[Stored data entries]
________________________

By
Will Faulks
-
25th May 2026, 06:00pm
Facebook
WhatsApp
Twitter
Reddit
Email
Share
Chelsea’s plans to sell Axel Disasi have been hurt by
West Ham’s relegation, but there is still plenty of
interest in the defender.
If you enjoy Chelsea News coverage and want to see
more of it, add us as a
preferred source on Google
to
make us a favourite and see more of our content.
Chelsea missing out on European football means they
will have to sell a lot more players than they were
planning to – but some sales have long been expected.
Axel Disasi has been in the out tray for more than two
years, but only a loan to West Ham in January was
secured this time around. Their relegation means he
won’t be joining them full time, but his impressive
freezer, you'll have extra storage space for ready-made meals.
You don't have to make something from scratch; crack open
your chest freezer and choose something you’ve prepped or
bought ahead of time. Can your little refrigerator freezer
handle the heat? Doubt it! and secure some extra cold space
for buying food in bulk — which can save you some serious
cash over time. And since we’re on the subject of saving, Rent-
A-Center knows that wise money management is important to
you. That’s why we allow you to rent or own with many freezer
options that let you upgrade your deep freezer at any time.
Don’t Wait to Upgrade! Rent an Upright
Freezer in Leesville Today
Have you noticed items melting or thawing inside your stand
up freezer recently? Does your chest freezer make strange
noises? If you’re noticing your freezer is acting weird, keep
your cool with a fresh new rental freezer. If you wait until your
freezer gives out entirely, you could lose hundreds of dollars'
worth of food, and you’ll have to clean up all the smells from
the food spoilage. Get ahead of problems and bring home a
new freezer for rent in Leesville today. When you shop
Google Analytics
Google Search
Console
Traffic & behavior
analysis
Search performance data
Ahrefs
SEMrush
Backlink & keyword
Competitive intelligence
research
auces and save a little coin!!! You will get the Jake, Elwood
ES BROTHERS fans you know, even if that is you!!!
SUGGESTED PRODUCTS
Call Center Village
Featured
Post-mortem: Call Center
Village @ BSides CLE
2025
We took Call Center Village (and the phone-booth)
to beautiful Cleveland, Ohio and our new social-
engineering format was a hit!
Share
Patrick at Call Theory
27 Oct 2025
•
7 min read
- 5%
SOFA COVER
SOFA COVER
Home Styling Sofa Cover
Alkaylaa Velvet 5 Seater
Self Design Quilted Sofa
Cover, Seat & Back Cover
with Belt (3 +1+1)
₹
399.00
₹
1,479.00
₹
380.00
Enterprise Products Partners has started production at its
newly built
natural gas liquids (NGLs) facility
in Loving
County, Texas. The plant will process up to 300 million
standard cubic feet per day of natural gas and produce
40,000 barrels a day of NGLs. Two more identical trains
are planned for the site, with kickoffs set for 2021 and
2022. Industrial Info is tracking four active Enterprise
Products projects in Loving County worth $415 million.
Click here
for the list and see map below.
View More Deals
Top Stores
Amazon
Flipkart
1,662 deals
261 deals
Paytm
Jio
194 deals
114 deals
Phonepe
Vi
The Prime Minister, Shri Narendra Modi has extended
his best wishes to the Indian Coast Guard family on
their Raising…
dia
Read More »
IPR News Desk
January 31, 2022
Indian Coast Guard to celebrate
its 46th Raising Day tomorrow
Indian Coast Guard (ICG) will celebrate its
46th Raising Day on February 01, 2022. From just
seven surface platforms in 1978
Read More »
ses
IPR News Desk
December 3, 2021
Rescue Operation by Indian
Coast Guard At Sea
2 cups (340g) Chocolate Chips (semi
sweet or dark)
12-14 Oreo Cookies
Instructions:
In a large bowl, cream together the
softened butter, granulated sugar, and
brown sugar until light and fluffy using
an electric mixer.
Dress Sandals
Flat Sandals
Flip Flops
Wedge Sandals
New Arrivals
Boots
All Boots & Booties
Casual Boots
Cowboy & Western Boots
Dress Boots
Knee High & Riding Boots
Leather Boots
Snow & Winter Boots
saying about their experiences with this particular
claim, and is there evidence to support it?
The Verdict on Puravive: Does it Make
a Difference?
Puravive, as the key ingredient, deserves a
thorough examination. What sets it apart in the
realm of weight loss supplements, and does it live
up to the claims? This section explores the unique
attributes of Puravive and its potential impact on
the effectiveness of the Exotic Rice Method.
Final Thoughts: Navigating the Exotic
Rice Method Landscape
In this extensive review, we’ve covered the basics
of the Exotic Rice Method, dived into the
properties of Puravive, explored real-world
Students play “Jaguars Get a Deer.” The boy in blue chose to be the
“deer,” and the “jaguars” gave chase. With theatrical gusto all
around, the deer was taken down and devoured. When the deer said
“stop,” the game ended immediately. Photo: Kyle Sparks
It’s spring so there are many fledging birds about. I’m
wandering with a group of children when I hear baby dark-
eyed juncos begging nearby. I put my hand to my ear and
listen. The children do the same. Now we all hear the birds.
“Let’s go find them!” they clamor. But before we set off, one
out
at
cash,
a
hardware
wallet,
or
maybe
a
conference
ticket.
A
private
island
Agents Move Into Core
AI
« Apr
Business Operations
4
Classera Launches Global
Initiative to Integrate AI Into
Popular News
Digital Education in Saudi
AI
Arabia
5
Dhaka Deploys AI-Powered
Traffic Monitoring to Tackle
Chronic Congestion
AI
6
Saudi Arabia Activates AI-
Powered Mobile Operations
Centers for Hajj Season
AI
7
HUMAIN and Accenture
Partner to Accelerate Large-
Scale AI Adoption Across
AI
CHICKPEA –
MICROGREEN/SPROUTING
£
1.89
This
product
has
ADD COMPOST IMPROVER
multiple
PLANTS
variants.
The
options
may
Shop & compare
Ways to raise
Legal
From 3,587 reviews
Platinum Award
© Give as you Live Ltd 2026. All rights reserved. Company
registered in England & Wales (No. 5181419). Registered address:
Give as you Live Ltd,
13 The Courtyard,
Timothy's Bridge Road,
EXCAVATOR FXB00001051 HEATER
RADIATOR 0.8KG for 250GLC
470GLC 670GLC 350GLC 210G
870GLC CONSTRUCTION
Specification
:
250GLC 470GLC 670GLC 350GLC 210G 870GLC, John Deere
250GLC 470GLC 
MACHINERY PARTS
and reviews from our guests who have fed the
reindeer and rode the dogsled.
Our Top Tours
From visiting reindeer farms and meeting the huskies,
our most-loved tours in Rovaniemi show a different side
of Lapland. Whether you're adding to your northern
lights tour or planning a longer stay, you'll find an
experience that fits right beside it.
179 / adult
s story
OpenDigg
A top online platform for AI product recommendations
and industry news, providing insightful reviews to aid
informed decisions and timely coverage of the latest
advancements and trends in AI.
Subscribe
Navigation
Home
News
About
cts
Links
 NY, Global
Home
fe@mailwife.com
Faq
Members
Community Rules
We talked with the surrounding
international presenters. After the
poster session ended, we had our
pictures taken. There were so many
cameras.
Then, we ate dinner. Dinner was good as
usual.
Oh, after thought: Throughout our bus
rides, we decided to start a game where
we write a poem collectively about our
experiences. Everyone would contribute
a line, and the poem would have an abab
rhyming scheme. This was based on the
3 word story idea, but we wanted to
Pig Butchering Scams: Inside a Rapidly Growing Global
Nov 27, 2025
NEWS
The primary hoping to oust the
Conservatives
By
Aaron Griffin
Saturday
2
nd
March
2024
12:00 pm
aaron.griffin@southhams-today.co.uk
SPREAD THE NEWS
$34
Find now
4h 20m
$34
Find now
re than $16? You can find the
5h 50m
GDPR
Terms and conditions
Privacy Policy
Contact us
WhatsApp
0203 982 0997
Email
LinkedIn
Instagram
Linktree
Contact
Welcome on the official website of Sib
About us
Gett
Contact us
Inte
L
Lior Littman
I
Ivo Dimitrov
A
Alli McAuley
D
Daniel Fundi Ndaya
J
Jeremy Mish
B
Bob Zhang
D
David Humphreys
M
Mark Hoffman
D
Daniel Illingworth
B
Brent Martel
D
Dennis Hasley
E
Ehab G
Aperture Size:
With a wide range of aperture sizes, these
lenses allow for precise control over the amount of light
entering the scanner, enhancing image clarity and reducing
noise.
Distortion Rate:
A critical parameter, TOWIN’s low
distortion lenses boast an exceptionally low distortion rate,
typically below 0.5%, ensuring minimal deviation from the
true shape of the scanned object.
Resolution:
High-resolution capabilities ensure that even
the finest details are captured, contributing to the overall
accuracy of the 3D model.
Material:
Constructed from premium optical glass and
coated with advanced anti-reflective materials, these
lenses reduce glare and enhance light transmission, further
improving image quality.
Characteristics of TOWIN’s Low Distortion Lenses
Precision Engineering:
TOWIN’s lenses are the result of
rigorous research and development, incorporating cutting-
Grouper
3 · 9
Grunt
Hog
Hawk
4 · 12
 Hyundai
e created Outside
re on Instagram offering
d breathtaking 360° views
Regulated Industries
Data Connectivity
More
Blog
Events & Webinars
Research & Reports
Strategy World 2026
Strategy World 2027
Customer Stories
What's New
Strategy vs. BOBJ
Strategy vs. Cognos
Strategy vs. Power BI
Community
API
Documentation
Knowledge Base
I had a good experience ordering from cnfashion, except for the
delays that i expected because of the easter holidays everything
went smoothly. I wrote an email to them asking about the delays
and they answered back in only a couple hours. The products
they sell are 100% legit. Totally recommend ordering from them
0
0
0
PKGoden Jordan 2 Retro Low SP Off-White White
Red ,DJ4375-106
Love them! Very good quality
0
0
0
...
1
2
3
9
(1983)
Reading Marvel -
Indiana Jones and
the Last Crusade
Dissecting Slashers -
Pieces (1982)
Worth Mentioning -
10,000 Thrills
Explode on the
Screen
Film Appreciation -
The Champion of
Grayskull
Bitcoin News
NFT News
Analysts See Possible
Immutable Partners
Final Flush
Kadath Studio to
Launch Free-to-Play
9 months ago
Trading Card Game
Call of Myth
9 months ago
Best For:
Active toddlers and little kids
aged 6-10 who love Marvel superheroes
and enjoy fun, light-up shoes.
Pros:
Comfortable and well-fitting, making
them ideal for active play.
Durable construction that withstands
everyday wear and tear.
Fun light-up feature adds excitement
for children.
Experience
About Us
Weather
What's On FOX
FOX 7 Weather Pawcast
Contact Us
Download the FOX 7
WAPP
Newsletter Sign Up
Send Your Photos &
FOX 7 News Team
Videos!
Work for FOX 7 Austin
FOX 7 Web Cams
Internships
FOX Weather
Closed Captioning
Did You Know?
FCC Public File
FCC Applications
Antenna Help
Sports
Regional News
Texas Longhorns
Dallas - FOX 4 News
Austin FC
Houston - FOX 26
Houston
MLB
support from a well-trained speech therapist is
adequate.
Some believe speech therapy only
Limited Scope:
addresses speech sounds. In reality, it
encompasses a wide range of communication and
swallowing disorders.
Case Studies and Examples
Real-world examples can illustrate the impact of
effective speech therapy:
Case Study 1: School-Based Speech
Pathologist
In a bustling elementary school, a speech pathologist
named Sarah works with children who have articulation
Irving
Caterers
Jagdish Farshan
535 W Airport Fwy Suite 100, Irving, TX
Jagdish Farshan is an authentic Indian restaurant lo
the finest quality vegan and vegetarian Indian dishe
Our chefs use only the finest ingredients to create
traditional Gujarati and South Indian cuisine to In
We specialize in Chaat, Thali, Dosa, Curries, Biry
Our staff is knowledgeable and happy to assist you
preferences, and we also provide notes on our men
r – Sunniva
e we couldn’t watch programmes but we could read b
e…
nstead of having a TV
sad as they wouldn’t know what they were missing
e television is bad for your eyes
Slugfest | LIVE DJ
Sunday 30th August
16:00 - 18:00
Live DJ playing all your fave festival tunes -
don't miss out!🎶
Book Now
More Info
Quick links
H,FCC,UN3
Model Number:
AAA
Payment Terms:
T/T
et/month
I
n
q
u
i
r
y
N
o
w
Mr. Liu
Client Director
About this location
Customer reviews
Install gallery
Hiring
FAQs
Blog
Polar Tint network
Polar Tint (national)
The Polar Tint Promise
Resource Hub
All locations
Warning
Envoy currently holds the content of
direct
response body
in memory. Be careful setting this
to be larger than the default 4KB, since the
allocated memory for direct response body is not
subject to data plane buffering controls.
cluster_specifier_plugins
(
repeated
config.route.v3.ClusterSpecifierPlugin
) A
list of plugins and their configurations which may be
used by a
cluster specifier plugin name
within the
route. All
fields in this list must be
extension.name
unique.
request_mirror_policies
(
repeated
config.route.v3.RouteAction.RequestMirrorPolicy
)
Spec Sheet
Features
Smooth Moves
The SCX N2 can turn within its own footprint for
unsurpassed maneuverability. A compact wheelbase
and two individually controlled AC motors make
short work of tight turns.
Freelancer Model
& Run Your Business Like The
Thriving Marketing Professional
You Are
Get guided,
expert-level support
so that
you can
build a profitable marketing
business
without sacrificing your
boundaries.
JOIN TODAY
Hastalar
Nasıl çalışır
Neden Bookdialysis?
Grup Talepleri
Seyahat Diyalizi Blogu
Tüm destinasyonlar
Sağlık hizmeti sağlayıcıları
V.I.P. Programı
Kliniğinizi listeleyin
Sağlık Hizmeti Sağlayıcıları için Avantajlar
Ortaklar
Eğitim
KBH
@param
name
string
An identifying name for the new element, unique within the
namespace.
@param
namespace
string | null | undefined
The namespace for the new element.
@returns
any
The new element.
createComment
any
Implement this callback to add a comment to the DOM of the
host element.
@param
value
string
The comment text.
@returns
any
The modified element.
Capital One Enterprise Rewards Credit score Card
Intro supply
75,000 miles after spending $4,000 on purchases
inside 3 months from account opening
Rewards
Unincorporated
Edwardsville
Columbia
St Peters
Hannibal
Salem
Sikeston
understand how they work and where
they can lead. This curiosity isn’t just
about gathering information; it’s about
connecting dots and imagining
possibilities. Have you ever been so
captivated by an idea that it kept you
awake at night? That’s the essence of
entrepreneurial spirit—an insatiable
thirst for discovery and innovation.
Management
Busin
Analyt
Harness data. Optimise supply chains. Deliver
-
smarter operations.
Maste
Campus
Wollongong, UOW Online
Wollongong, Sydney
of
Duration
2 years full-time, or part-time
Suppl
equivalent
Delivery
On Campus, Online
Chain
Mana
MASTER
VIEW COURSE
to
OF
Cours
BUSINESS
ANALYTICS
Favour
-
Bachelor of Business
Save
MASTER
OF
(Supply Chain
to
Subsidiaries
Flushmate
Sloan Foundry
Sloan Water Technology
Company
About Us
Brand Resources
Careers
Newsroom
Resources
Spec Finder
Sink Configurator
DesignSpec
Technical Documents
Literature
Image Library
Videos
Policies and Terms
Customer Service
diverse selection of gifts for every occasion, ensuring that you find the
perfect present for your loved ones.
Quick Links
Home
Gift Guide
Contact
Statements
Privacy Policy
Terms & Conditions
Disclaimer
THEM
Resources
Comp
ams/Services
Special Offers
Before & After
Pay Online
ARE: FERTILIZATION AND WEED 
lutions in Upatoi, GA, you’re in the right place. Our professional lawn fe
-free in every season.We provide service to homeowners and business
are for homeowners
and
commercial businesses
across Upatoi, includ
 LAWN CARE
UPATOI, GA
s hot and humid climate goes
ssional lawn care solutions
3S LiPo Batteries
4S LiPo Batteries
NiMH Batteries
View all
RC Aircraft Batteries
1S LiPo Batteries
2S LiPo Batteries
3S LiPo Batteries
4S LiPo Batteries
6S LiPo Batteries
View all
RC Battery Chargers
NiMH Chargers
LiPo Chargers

________________________

In the entries above, find the line holding "Send Your Photos &" and the line holding "addresses speech sounds. In reality, it", then retype exactly those two lines and every line between them, and nothing else.

Send Your Photos &
FOX 7 News Team
Videos!
Work for FOX 7 Austin
FOX 7 Web Cams
Internships
FOX Weather
Closed Captioning
Did You Know?
FCC Public File
FCC Applications
Antenna Help
Sports
Regional News
Texas Longhorns
Dallas - FOX 4 News
Austin FC
Houston - FOX 26
Houston
MLB
support from a well-trained speech therapist is
adequate.
Some believe speech therapy only
Limited Scope:
addresses speech sounds. In reality, it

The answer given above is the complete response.